**TASK:** Below are the records; copy each line in which "został" can be found.

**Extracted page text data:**
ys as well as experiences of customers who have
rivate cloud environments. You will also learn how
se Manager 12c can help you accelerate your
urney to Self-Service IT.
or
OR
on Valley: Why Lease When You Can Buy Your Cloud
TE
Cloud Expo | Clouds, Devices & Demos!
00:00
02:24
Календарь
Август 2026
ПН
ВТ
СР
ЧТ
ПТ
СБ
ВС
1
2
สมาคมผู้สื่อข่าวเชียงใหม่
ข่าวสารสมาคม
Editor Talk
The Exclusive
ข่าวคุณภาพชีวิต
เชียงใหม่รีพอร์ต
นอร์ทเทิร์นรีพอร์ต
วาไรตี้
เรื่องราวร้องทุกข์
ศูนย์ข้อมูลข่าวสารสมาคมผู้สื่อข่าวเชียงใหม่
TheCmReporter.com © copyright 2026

--

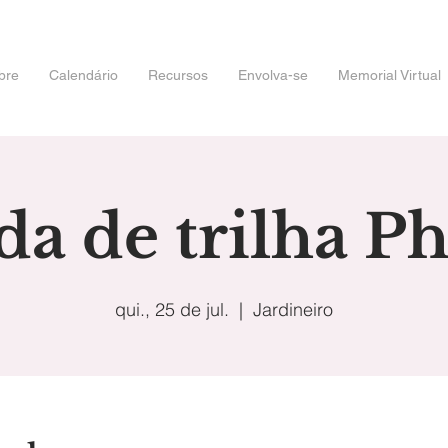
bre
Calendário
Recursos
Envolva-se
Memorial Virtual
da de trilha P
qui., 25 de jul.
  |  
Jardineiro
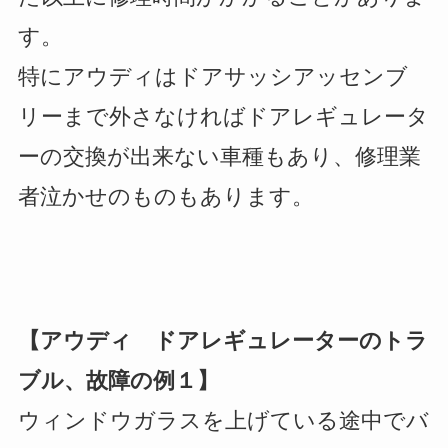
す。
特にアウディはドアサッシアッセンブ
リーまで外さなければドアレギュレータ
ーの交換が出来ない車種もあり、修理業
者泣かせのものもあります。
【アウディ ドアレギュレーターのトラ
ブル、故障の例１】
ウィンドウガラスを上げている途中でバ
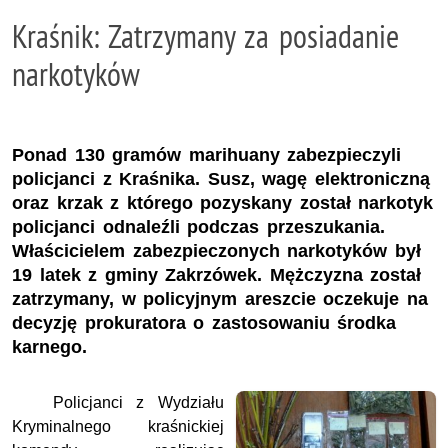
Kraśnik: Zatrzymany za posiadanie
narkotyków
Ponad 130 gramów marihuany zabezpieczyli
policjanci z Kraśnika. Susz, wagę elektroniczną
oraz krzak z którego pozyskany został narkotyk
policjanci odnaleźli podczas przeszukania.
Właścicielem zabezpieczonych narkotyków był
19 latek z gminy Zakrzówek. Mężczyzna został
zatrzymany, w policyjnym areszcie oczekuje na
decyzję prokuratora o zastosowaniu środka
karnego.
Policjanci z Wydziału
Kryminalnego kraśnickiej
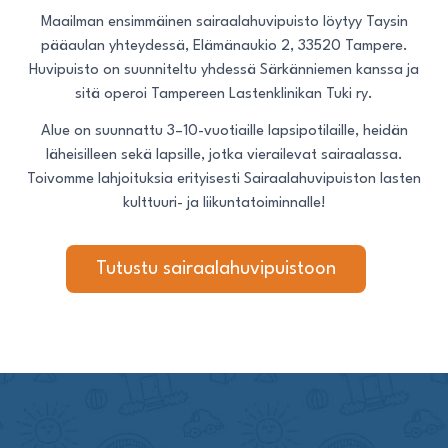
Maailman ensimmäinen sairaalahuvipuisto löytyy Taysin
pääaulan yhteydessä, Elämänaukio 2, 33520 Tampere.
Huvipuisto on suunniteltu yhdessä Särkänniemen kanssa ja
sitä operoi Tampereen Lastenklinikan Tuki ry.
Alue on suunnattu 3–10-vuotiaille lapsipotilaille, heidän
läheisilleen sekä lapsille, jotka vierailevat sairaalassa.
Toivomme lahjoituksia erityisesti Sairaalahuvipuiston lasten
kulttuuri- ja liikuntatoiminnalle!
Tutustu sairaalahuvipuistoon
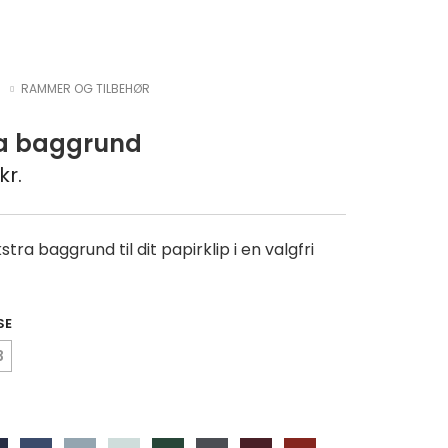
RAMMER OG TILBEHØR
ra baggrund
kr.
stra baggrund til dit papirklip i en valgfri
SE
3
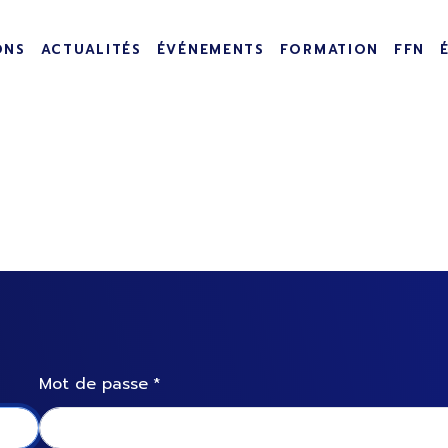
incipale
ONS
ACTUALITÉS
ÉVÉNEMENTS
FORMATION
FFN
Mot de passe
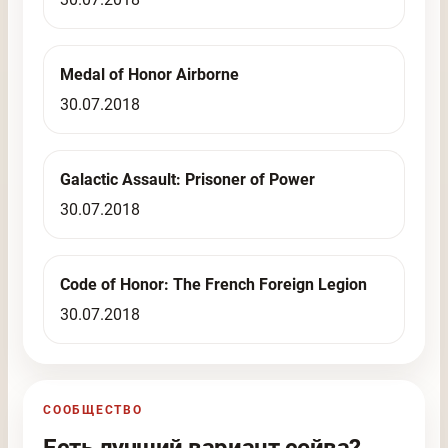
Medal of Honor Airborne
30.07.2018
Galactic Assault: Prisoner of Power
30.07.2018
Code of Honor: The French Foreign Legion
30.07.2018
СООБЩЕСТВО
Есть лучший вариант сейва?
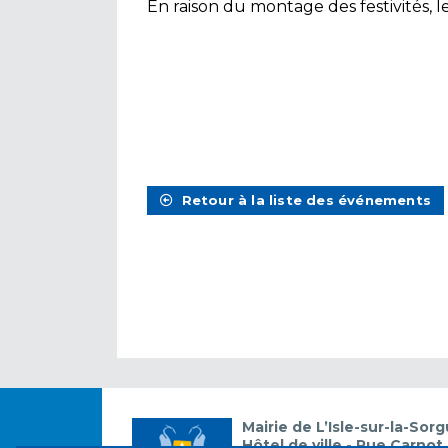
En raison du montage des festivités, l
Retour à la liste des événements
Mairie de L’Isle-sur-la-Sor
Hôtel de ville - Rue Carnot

**PROBLEM SOLUTION:**
oraz krzak z którego pozyskany został narkotyk
19 latek z gminy Zakrzówek. Mężczyzna został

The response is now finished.